> Problem to solve: Give the entries back exactly as they stand, but without pictures.

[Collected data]
########################################
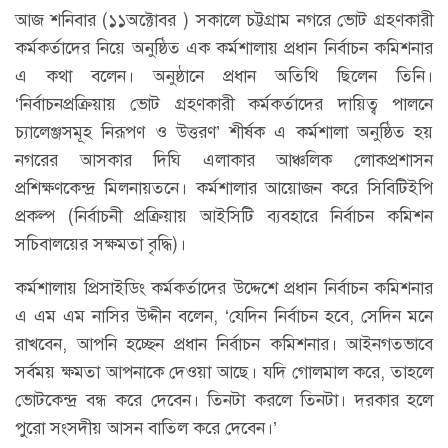
আজ শনিবার (১১অক্টোবর ) সকালে চট্টগ্রাম নগরে ভোট গ্রহণকারী
কর্মকর্তাদের নিয়ে অনুষ্ঠিত এক কর্মশালায় প্রধান নির্বাচন কমিশনার
এ কথা বলেন। অনুষ্ঠানে প্রধান অতিথি ছিলেন তিনি।
‘নির্বাচনপ্রক্রিয়ায় ভোট গ্রহণকারী কর্মকর্তাদের দায়িত্ব পালনে
চ্যালেঞ্জসমূহ নিরূপণ ও উত্তরণ’ শীর্ষক এ কর্মশালা অনুষ্ঠিত হয়
নগরের আসকার দিঘি এলাকার আঞ্চলিক লোকপ্রশাসন
প্রশিক্ষণকেন্দ্র মিলনায়তনে। কর্মশালার আয়োজন করে সিবিটিইপি
প্রকল্প (নির্বাচনী প্রক্রিয়ায় আইসিটি ব্যবহারে নির্বাচন কমিশন
সচিবালয়ের সক্ষমতা বৃদ্ধি)।
কর্মশালায় প্রিসাইডিং কর্মকর্তাদের উদ্দেশে প্রধান নির্বাচন কমিশনার
এ এম এম নাসির উদ্দীন বলেন, ‘যেদিন নির্বাচন হবে, সেদিন মনে
রাখবেন, আপনি হচ্ছেন প্রধান নির্বাচন কমিশনার। আইনগতভাবে
সর্বময় ক্ষমতা আপনাকে দেওয়া আছে। যদি গোলমাল করে, তাহলে
ভোটকেন্দ্র বন্ধ করে দেবেন। তিনটা করলে তিনটা। দরকার হলে
পুরো সংসদীয় আসন বাতিল করে দেবেন।’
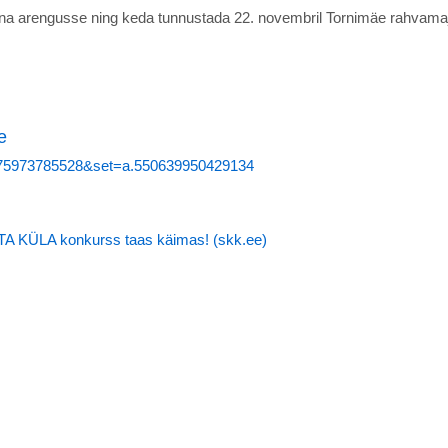
a arengusse ning keda tunnustada 22. novembril Tornimäe rahvama
e
7075973785528&set=a.550639950429134
A KÜLA konkurss taas käimas! (skk.ee)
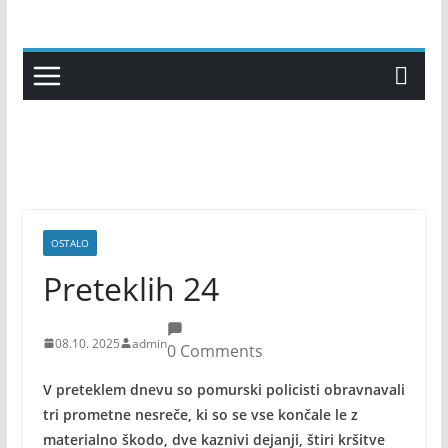
Skip
to
content
OSTALO
Preteklih 24
08.10. 2025
admin
0 Comments
V preteklem dnevu so pomurski policisti obravnavali
tri prometne nesreče, ki so se vse končale le z
materialno škodo, dve kaznivi dejanji, štiri kršitve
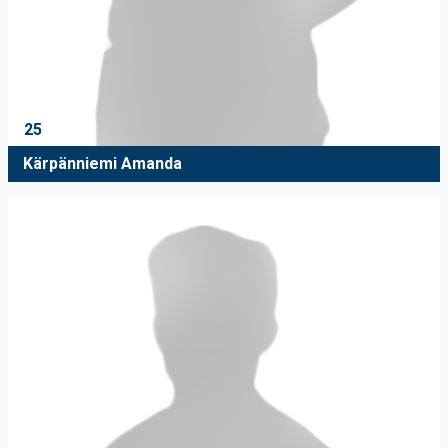
25
Kärpänniemi Amanda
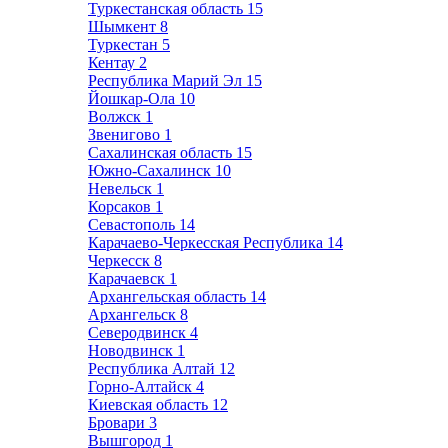
Туркестанская область
15
Шымкент
8
Туркестан
5
Кентау
2
Республика Марий Эл
15
Йошкар-Ола
10
Волжск
1
Звенигово
1
Сахалинская область
15
Южно-Сахалинск
10
Невельск
1
Корсаков
1
Севастополь
14
Карачаево-Черкесская Республика
14
Черкесск
8
Карачаевск
1
Архангельская область
14
Архангельск
8
Северодвинск
4
Новодвинск
1
Республика Алтай
12
Горно-Алтайск
4
Киевская область
12
Бровари
3
Вышгород
1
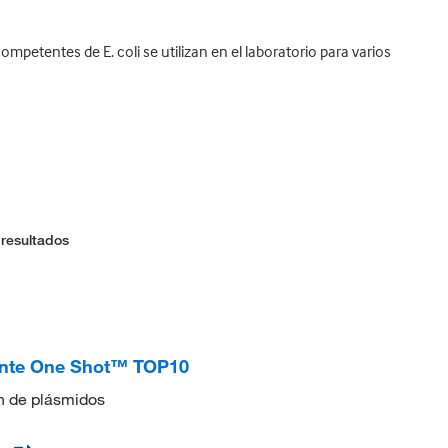
petentes de E. coli se utilizan en el laboratorio para varios
 resultados
nte One Shot™ TOP10
ón de plásmidos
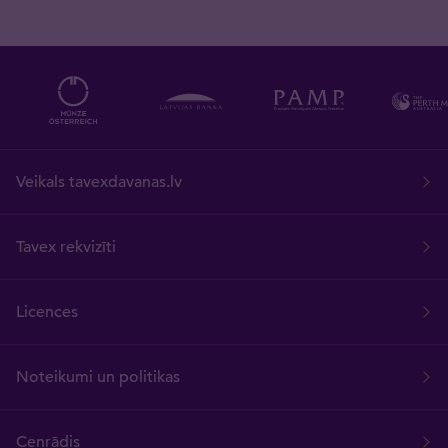
Veikals tavexdavanas.lv
Tavex rekvizīti
Licences
Noteikumi un politikas
Cenrādis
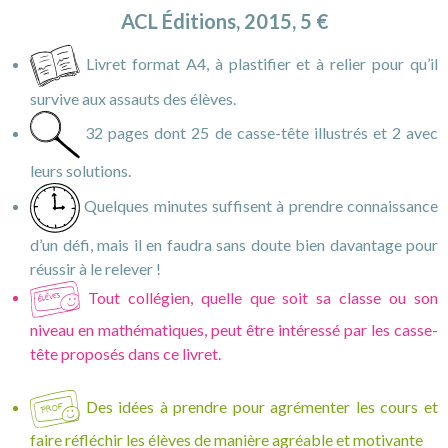
ACL Éditions, 2015, 5 €
Livret format A4, à plastifier et à relier pour qu’il
survive aux assauts des élèves.
32 pages dont 25 de casse-tête illustrés et 2 avec
leurs solutions.
Quelques minutes suffisent à prendre connaissance
d’un défi, mais il en faudra sans doute bien davantage pour
réussir à le relever !
Tout collégien, quelle que soit sa classe ou son
niveau en mathématiques, peut être intéressé par les casse-
tête proposés dans ce livret.
Des idées à prendre pour agrémenter les cours et
faire réfléchir les élèves de manière agréable et motivante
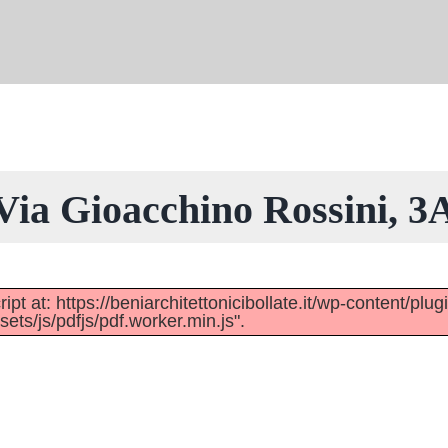
Via Gioacchino Rossini, 3
pt at: https://beniarchitettonicibollate.it/wp-content/plug
ts/js/pdfjs/pdf.worker.min.js".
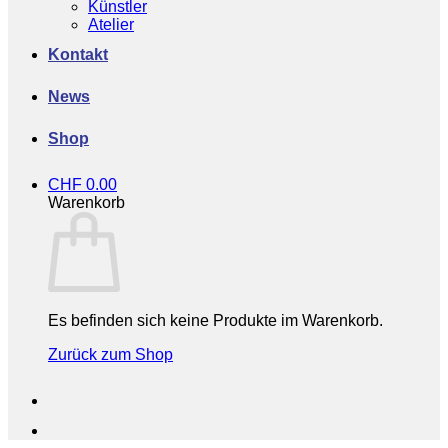
Künstler
Atelier
Kontakt
News
Shop
CHF
0.00
Warenkorb
Es befinden sich keine Produkte im Warenkorb.
Zurück zum Shop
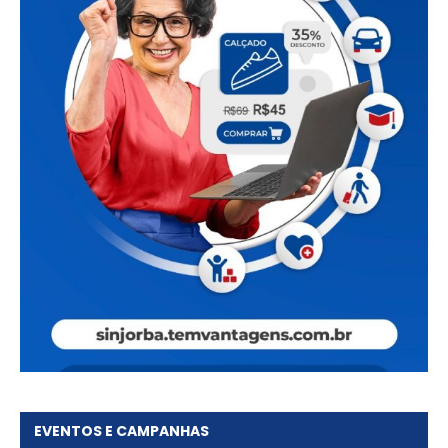
EVENTOS E CAMPANHAS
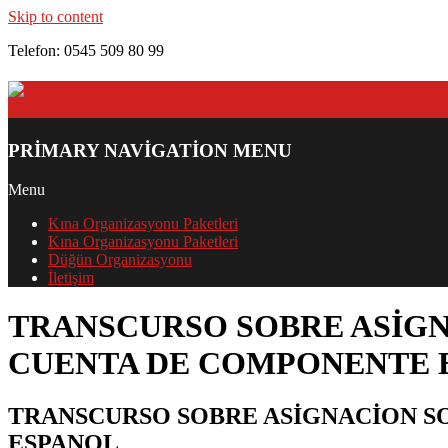
Skip to content
Telefon: 0545 509 80 99
PRIMARY NAVIGATION MENU
Menu
Kına Organizasyonu Paketleri
Kına Organizasyonu Paketleri
Düğün Organizasyonu
İletişim
TRANSCURSO SOBRE ASIGN
CUENTA DE COMPONENTE 
TRANSCURSO SOBRE ASIGNACION S
ESPANOL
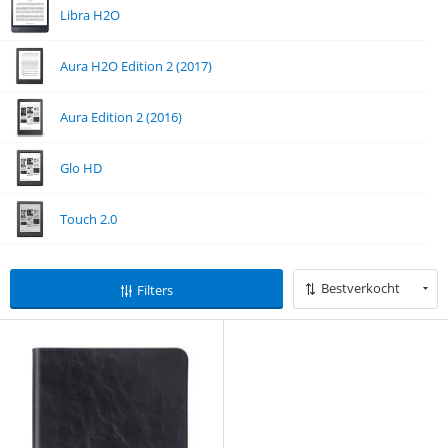
Libra H2O
Aura H2O Edition 2 (2017)
Aura Edition 2 (2016)
Glo HD
Touch 2.0
Bestverkocht
Filters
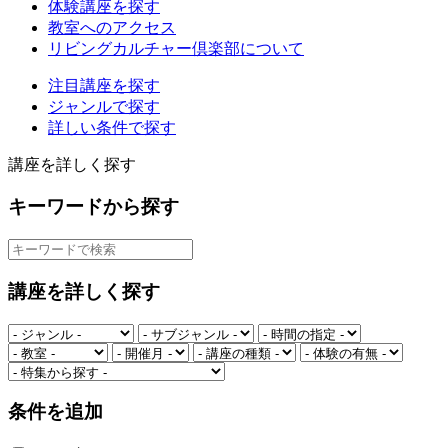
体験講座を探す
教室へのアクセス
リビングカルチャー倶楽部について
注目講座を探す
ジャンルで探す
詳しい条件で探す
講座を詳しく探す
キーワードから探す
講座を詳しく探す
条件を追加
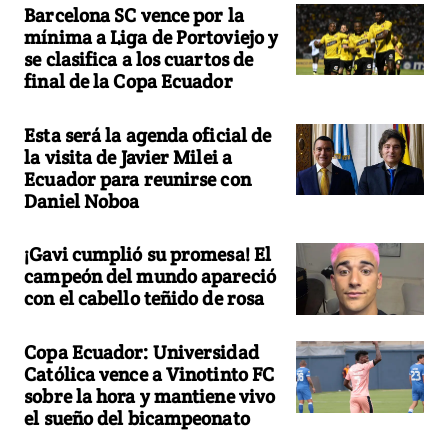
Barcelona SC vence por la
mínima a Liga de Portoviejo y
se clasifica a los cuartos de
final de la Copa Ecuador
Esta será la agenda oficial de
la visita de Javier Milei a
Ecuador para reunirse con
Daniel Noboa
¡Gavi cumplió su promesa! El
campeón del mundo apareció
con el cabello teñido de rosa
Copa Ecuador: Universidad
Católica vence a Vinotinto FC
sobre la hora y mantiene vivo
el sueño del bicampeonato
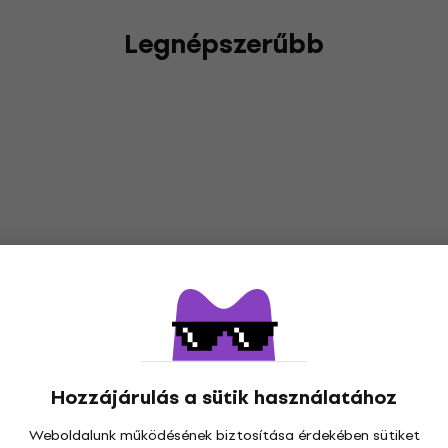
Legnépszerűbb
Hozzájárulás a sütik használatához
Weboldalunk működésének biztosítása érdekében sütiket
########################################
> Exercise solution:
আজ শনিবার (১১অক্টোবর ) সকালে চট্টগ্রাম নগরে ভোট গ্রহণকারী
কর্মকর্তাদের নিয়ে অনুষ্ঠিত এক কর্মশালায় প্রধান নির্বাচন কমিশনার
এ কথা বলেন। অনুষ্ঠানে প্রধান অতিথি ছিলেন তিনি।
‘নির্বাচনপ্রক্রিয়ায় ভোট গ্রহণকারী কর্মকর্তাদের দায়িত্ব পালনে
চ্যালেঞ্জসমূহ নিরূপণ ও উত্তরণ’ শীর্ষক এ কর্মশালা অনুষ্ঠিত হয়
নগরের আসকার দিঘি এলাকার আঞ্চলিক লোকপ্রশাসন
প্রশিক্ষণকেন্দ্র মিলনায়তনে। কর্মশালার আয়োজন করে সিবিটিইপি
প্রকল্প (নির্বাচনী প্রক্রিয়ায় আইসিটি ব্যবহারে নির্বাচন কমিশন
সচিবালয়ের সক্ষমতা বৃদ্ধি)।
কর্মশালায় প্রিসাইডিং কর্মকর্তাদের উদ্দেশে প্রধান নির্বাচন কমিশনার
এ এম এম নাসির উদ্দীন বলেন, ‘যেদিন নির্বাচন হবে, সেদিন মনে
রাখবেন, আপনি হচ্ছেন প্রধান নির্বাচন কমিশনার। আইনগতভাবে
সর্বময় ক্ষমতা আপনাকে দেওয়া আছে। যদি গোলমাল করে, তাহলে
ভোটকেন্দ্র বন্ধ করে দেবেন। তিনটা করলে তিনটা। দরকার হলে
পুরো সংসদীয় আসন বাতিল করে দেবেন।’
a arengusse ning keda tunnustada 22. novembril Tornimäe rahvama
e
7075973785528&set=a.550639950429134
A KÜLA konkurss taas käimas! (skk.ee)
Skip
to
content
OSTALO
Preteklih 24
08.10. 2025
admin
0 Comments
V preteklem dnevu so pomurski policisti obravnavali
tri prometne nesreče, ki so se vse končale le z
materialno škodo, dve kaznivi dejanji, štiri kršitve
25
Kärpänniemi Amanda
Туркестанская область
15
Шымкент
8
Туркестан
5
Кентау
2
Республика Марий Эл
15
Йошкар-Ола
10
Волжск
1
Звенигово
1
Сахалинская область
15
Южно-Сахалинск
10
Невельск
1
Корсаков
1
Севастополь
14
Карачаево-Черкесская Республика
14
Черкесск
8
Карачаевск
1
Архангельская область
14
Архангельск
8
Северодвинск
4
Новодвинск
1
Республика Алтай
12
Горно-Алтайск
4
Киевская область
12
Бровари
3
Вышгород
1
petentes de E. coli se utilizan en el laboratorio para varios
 resultados
nte One Shot™ TOP10
ón de plásmidos
Veikals tavexdavanas.lv
Tavex rekvizīti
Licences
Noteikumi un politikas
Cenrādis
ACL Éditions, 2015, 5 €
Livret format A4, à plastifier et à relier pour qu’il
survive aux assauts des élèves.
32 pages dont 25 de casse-tête illustrés et 2 avec
leurs solutions.
Quelques minutes suffisent à prendre connaissance
d’un défi, mais il en faudra sans doute bien davantage pour
réussir à le relever !
Tout collégien, quelle que soit sa classe ou son
niveau en mathématiques, peut être intéressé par les casse-
tête proposés dans ce livret.
Des idées à prendre pour agrémenter les cours et
faire réfléchir les élèves de manière agréable et motivante
Via Gioacchino Rossini, 3
pt at: https://beniarchitettonicibollate.it/wp-content/plug
ts/js/pdfjs/pdf.worker.min.js".
Künstler
Atelier
Kontakt
News
Shop
CHF
0.00
Warenkorb
Es befinden sich keine Produkte im Warenkorb.
Zurück zum Shop
EVENTOS E CAMPANHAS
Skip to content
Telefon: 0545 509 80 99
PRIMARY NAVIGATION MENU
Menu
Kına Organizasyonu Paketleri
Kına Organizasyonu Paketleri
Düğün Organizasyonu
İletişim
TRANSCURSO SOBRE ASIGN
CUENTA DE COMPONENTE 
TRANSCURSO SOBRE ASIGNACION S
ESPANOL
Libra H2O
Aura H2O Edition 2 (2017)
Aura Edition 2 (2016)
Glo HD
Touch 2.0
Bestverkocht
Filters
体験講座を探す
教室へのアクセス
リビングカルチャー倶楽部について
注目講座を探す
ジャンルで探す
詳しい条件で探す
講座を詳しく探す
キーワードから探す
講座を詳しく探す
条件を追加
Barcelona SC vence por la
mínima a Liga de Portoviejo y
se clasifica a los cuartos de
final de la Copa Ecuador
Esta será la agenda oficial de
la visita de Javier Milei a
Ecuador para reunirse con
Daniel Noboa
¡Gavi cumplió su promesa! El
campeón del mundo apareció
con el cabello teñido de rosa
Copa Ecuador: Universidad
Católica vence a Vinotinto FC
sobre la hora y mantiene vivo
el sueño del bicampeonato
Legnépszerűbb
Hozzájárulás a sütik használatához
Weboldalunk működésének biztosítása érdekében sütiket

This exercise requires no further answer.